**HOW TO COMPLETE THIS TASK:**
Below are records; copy every line in them that holds the word "fees".
Content starts
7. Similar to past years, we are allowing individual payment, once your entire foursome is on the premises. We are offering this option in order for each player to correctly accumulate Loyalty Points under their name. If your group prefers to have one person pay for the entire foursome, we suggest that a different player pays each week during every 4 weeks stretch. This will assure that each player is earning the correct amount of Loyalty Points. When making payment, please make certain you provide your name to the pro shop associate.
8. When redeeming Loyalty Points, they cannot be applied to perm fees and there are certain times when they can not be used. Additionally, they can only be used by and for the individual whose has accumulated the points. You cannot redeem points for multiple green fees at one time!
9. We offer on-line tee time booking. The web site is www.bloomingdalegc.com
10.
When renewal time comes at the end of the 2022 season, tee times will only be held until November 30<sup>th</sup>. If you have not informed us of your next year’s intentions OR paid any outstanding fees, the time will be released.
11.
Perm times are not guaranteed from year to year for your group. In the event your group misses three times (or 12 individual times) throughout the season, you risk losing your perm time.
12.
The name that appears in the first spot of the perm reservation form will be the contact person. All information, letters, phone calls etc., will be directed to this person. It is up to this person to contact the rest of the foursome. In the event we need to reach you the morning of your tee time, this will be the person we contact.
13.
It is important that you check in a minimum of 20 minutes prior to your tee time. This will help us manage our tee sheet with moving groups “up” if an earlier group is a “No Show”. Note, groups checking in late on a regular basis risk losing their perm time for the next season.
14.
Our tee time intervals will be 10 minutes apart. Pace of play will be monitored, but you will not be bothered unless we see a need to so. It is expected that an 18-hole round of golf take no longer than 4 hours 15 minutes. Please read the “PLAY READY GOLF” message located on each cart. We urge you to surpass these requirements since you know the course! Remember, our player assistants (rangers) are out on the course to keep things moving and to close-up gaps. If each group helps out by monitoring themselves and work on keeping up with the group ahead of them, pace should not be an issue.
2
Content ends
Content starts
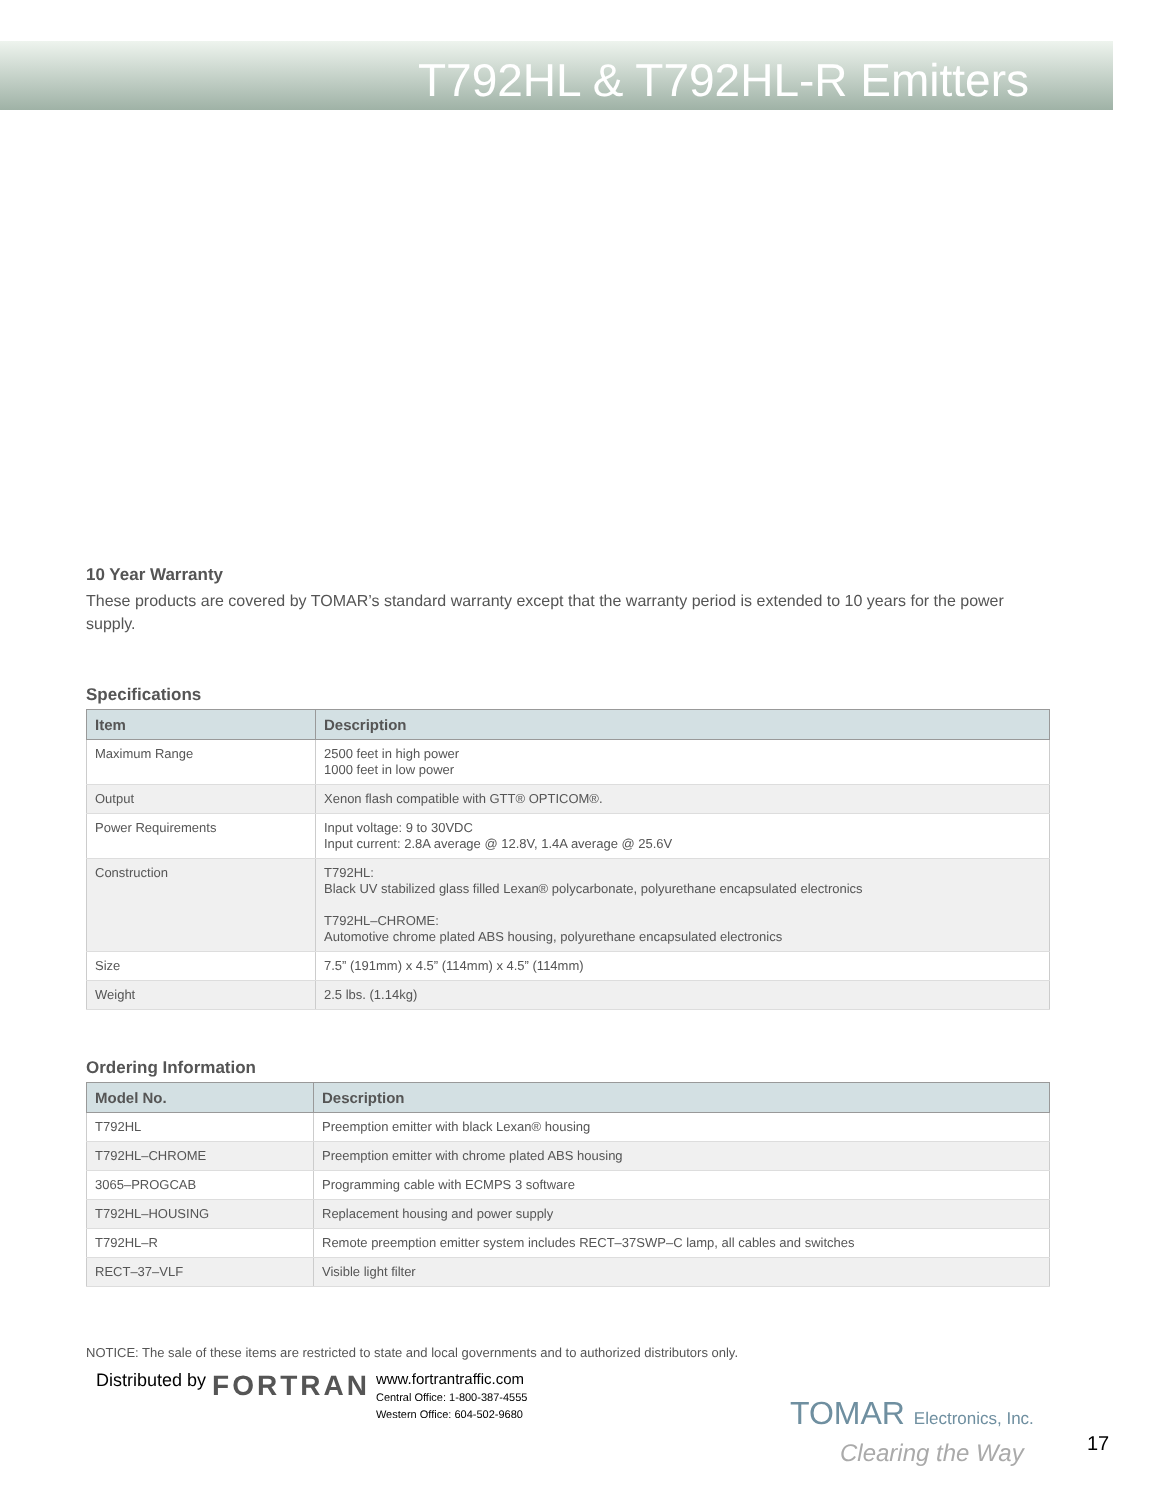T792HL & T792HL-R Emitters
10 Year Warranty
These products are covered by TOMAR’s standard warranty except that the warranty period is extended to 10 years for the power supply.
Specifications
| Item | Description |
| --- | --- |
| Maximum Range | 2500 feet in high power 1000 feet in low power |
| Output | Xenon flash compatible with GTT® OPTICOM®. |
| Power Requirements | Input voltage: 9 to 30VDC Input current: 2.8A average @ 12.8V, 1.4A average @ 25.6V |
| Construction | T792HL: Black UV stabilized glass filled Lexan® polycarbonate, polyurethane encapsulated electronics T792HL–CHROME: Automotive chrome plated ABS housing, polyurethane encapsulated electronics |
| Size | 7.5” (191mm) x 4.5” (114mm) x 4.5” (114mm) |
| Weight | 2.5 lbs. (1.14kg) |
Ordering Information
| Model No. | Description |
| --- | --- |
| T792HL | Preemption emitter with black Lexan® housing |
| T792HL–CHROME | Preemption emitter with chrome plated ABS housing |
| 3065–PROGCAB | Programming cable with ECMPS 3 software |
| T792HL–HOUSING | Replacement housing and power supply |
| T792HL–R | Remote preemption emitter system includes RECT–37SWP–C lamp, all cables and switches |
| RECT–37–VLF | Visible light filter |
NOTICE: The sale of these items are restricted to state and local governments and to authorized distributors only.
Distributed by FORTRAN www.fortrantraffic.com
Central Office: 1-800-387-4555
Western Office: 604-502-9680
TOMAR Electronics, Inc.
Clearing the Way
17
Content ends
**RESPONSE TO THIS TASK:**
8. When redeeming Loyalty Points, they cannot be applied to perm fees and there are certain times when they can not be used. Additionally, they can only be used by and for the individual whose has accumulated the points. You cannot redeem points for multiple green fees at one time!
When renewal time comes at the end of the 2022 season, tee times will only be held until November 30<sup>th</sup>. If you have not informed us of your next year’s intentions OR paid any outstanding fees, the time will be released.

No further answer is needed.